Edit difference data
———
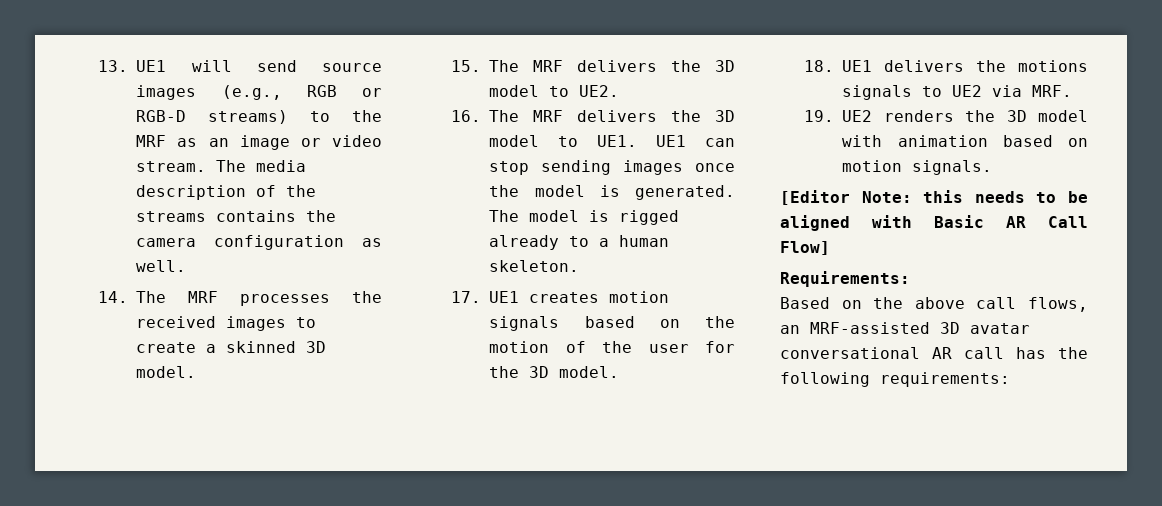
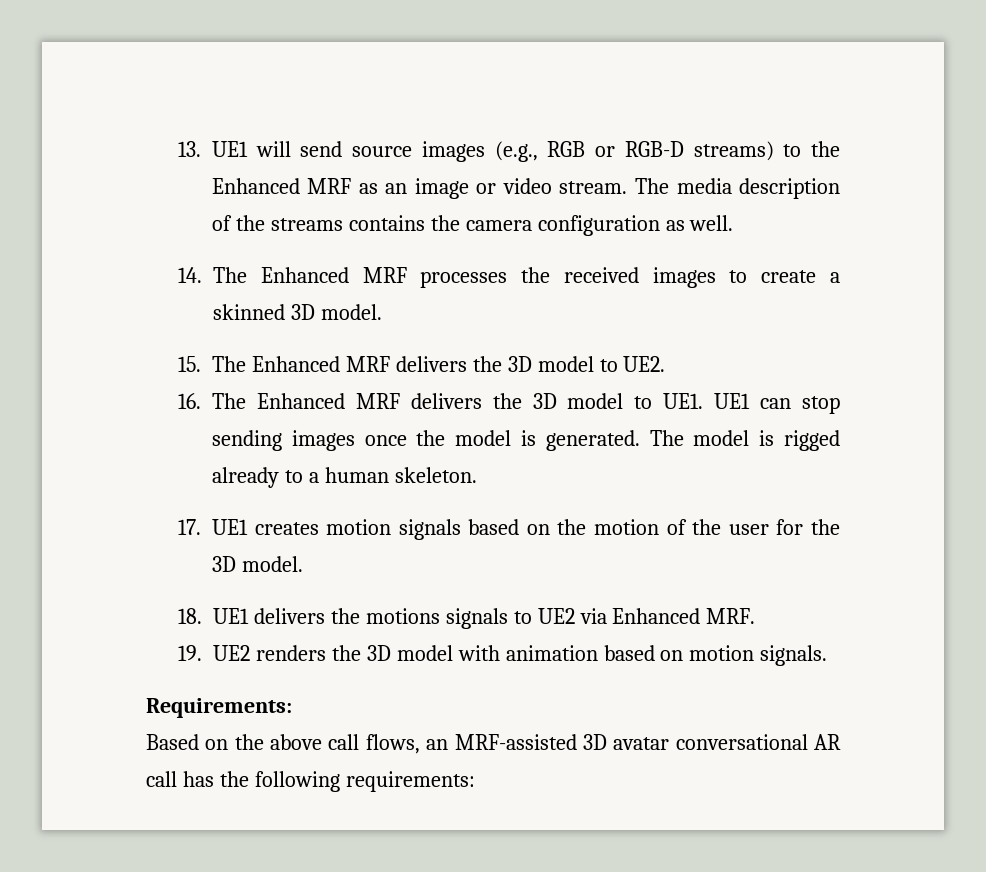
(382, 116) none -> [211,178,300,194] Enhanced
(167, 297) none -> [260,267,349,283] Enhanced
(520, 66) none -> [251,356,340,372] Enhanced
(520, 116) none -> [256,393,345,409] Enhanced
(1023, 91) none -> [612,608,701,624] Enhanced
[780,190,1088,205] [780,215,1088,231] [780,241,830,255] // [Editor Note: this needs to be aligned with Basic AR Call Flow] -> (828, 655) none

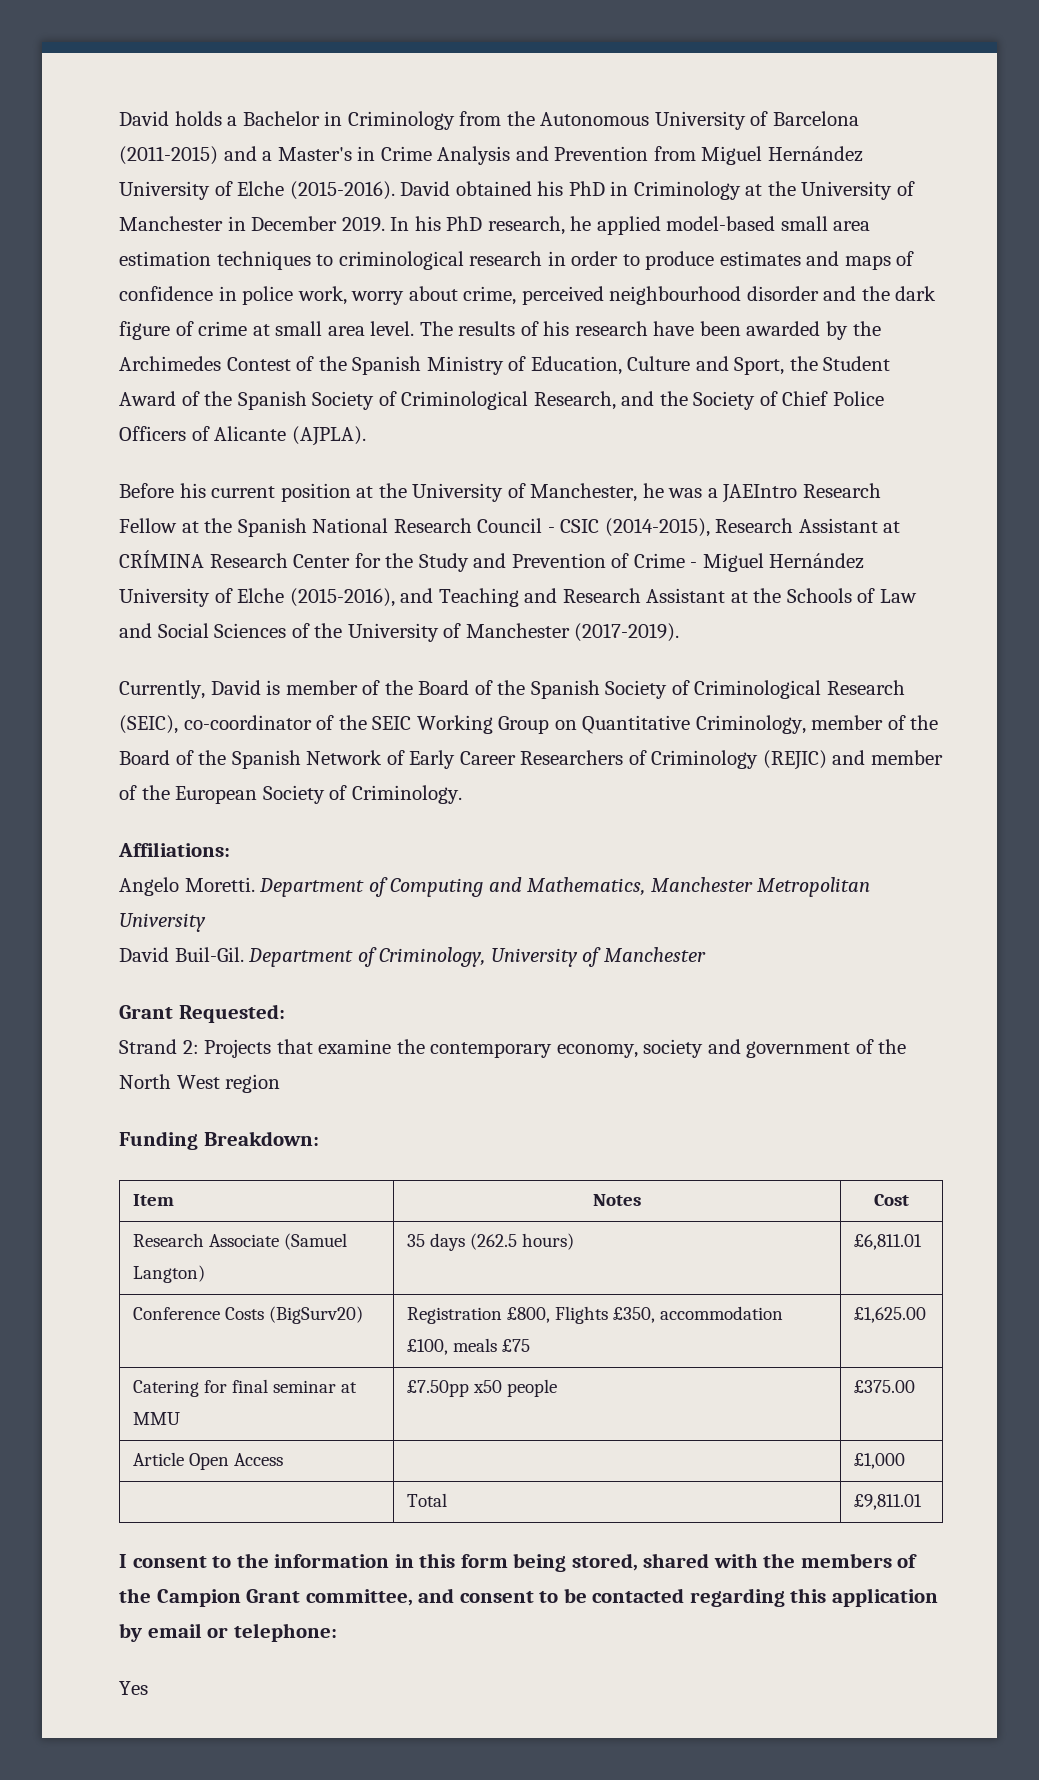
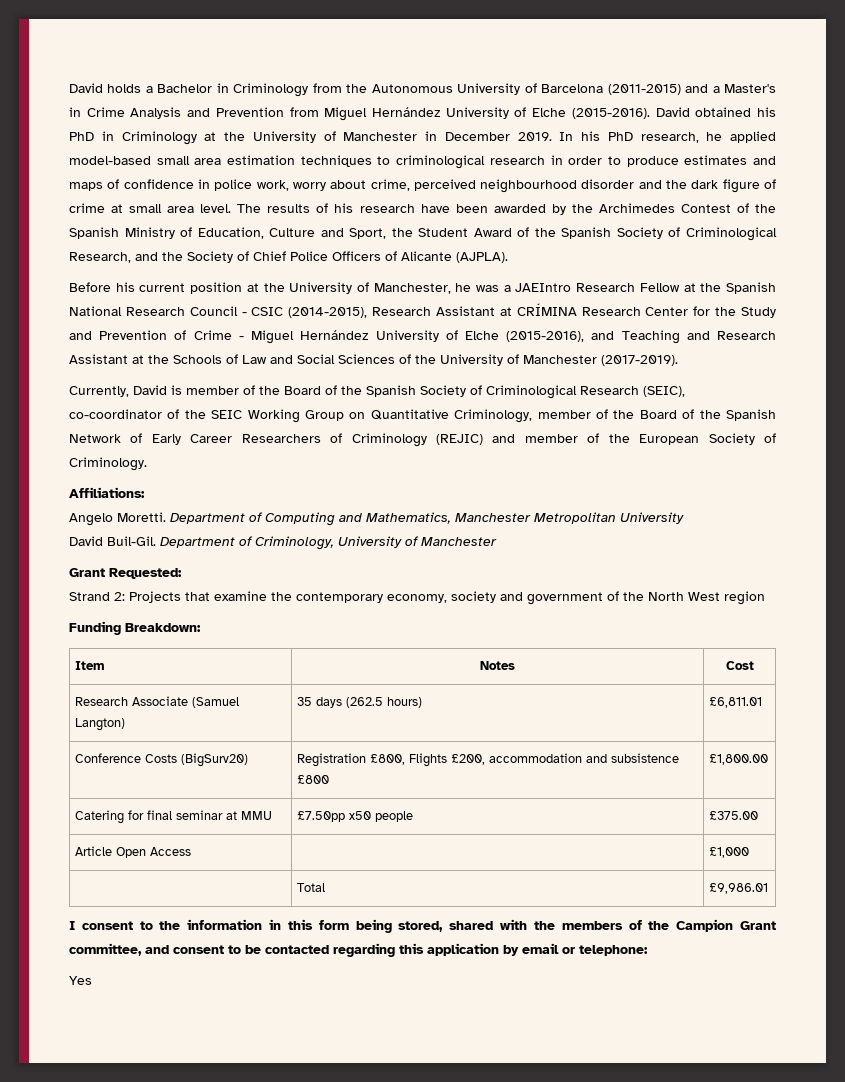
[613,1306,784,1323] [407,1338,531,1355] [854,1307,927,1323] £350, accommodation £100, meals £75 | £1,625.00 -> [450,753,679,765] [296,775,329,784] [708,754,768,765] £200, accommodation and subsistence £800 | £1,800.00
[854,1494,923,1510] £9,811.01 -> [708,883,768,894] £9,986.01

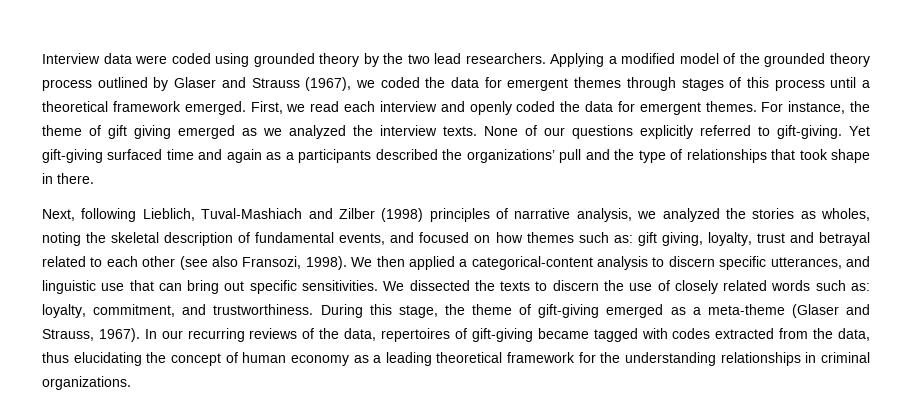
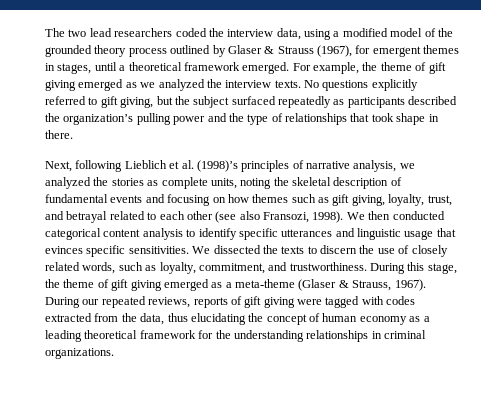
[42,53,605,67] Interview data were coded using grounded theory by the two lead researchers. Applying -> [45,28,331,40] The two lead researchers coded the interview data, using
[221,77,246,88] and -> [264,46,275,54] &
[355,77,825,91] we coded the data for emergent themes through stages of this process -> [355,45,460,57] [45,63,92,74] for emergent themes in stages,
[250,101,846,115] First, we read each interview and openly coded the data for emergent themes. For instance, -> [292,62,359,74] For example,
[484,125,565,136] None of our -> [304,80,319,88] No
[777,125,870,139] [42,149,582,163] gift-giving. Yet gift-giving surfaced time and again as a participants described the organizations’ pull -> [100,96,458,108] [45,113,206,125] gift giving, but the subject surfaced repeatedly as participants described the organization’s pulling power
[142,208,424,222] Lieblich, Tuval-Mashiach and Zilber (1998) -> [124,160,238,172] Lieblich et al. (1998)’s
[821,208,870,221] wholes, -> [161,177,237,189] complete units,
[339,232,470,245] events, and focused -> [110,194,211,206] events and focusing
[613,235,633,243] as: -> [318,197,329,203] as
[756,233,785,243] trust -> [427,195,452,206] trust,
[408,256,871,270] [42,280,245,294] applied a categorical-content analysis to discern specific utterances, and linguistic use that can bring out -> [392,211,445,220] [45,228,456,240] [45,246,83,254] conducted categorical content analysis to identify specific utterances and linguistic usage that evinces
[771,280,871,291] words such as: -> [82,262,157,274] words, such as
[538,304,600,318] gift-giving -> [111,279,162,291] gift giving
[846,304,870,315] and -> [338,280,349,288] &
[144,328,589,342] In our recurring reviews of the data, repertoires of gift-giving became -> [45,296,322,308] During our repeated reviews, reports of gift giving were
———
> Required work
Write the entries above out in full, exactly, with no images.

> Your solution
(382, 116) none -> [211,178,300,194] Enhanced
(167, 297) none -> [260,267,349,283] Enhanced
(520, 66) none -> [251,356,340,372] Enhanced
(520, 116) none -> [256,393,345,409] Enhanced
(1023, 91) none -> [612,608,701,624] Enhanced
[780,190,1088,205] [780,215,1088,231] [780,241,830,255] // [Editor Note: this needs to be aligned with Basic AR Call Flow] -> (828, 655) none

[613,1306,784,1323] [407,1338,531,1355] [854,1307,927,1323] £350, accommodation £100, meals £75 | £1,625.00 -> [450,753,679,765] [296,775,329,784] [708,754,768,765] £200, accommodation and subsistence £800 | £1,800.00
[854,1494,923,1510] £9,811.01 -> [708,883,768,894] £9,986.01

[42,53,605,67] Interview data were coded using grounded theory by the two lead researchers. Applying -> [45,28,331,40] The two lead researchers coded the interview data, using
[221,77,246,88] and -> [264,46,275,54] &
[355,77,825,91] we coded the data for emergent themes through stages of this process -> [355,45,460,57] [45,63,92,74] for emergent themes in stages,
[250,101,846,115] First, we read each interview and openly coded the data for emergent themes. For instance, -> [292,62,359,74] For example,
[484,125,565,136] None of our -> [304,80,319,88] No
[777,125,870,139] [42,149,582,163] gift-giving. Yet gift-giving surfaced time and again as a participants described the organizations’ pull -> [100,96,458,108] [45,113,206,125] gift giving, but the subject surfaced repeatedly as participants described the organization’s pulling power
[142,208,424,222] Lieblich, Tuval-Mashiach and Zilber (1998) -> [124,160,238,172] Lieblich et al. (1998)’s
[821,208,870,221] wholes, -> [161,177,237,189] complete units,
[339,232,470,245] events, and focused -> [110,194,211,206] events and focusing
[613,235,633,243] as: -> [318,197,329,203] as
[756,233,785,243] trust -> [427,195,452,206] trust,
[408,256,871,270] [42,280,245,294] applied a categorical-content analysis to discern specific utterances, and linguistic use that can bring out -> [392,211,445,220] [45,228,456,240] [45,246,83,254] conducted categorical content analysis to identify specific utterances and linguistic usage that evinces
[771,280,871,291] words such as: -> [82,262,157,274] words, such as
[538,304,600,318] gift-giving -> [111,279,162,291] gift giving
[846,304,870,315] and -> [338,280,349,288] &
[144,328,589,342] In our recurring reviews of the data, repertoires of gift-giving became -> [45,296,322,308] During our repeated reviews, reports of gift giving were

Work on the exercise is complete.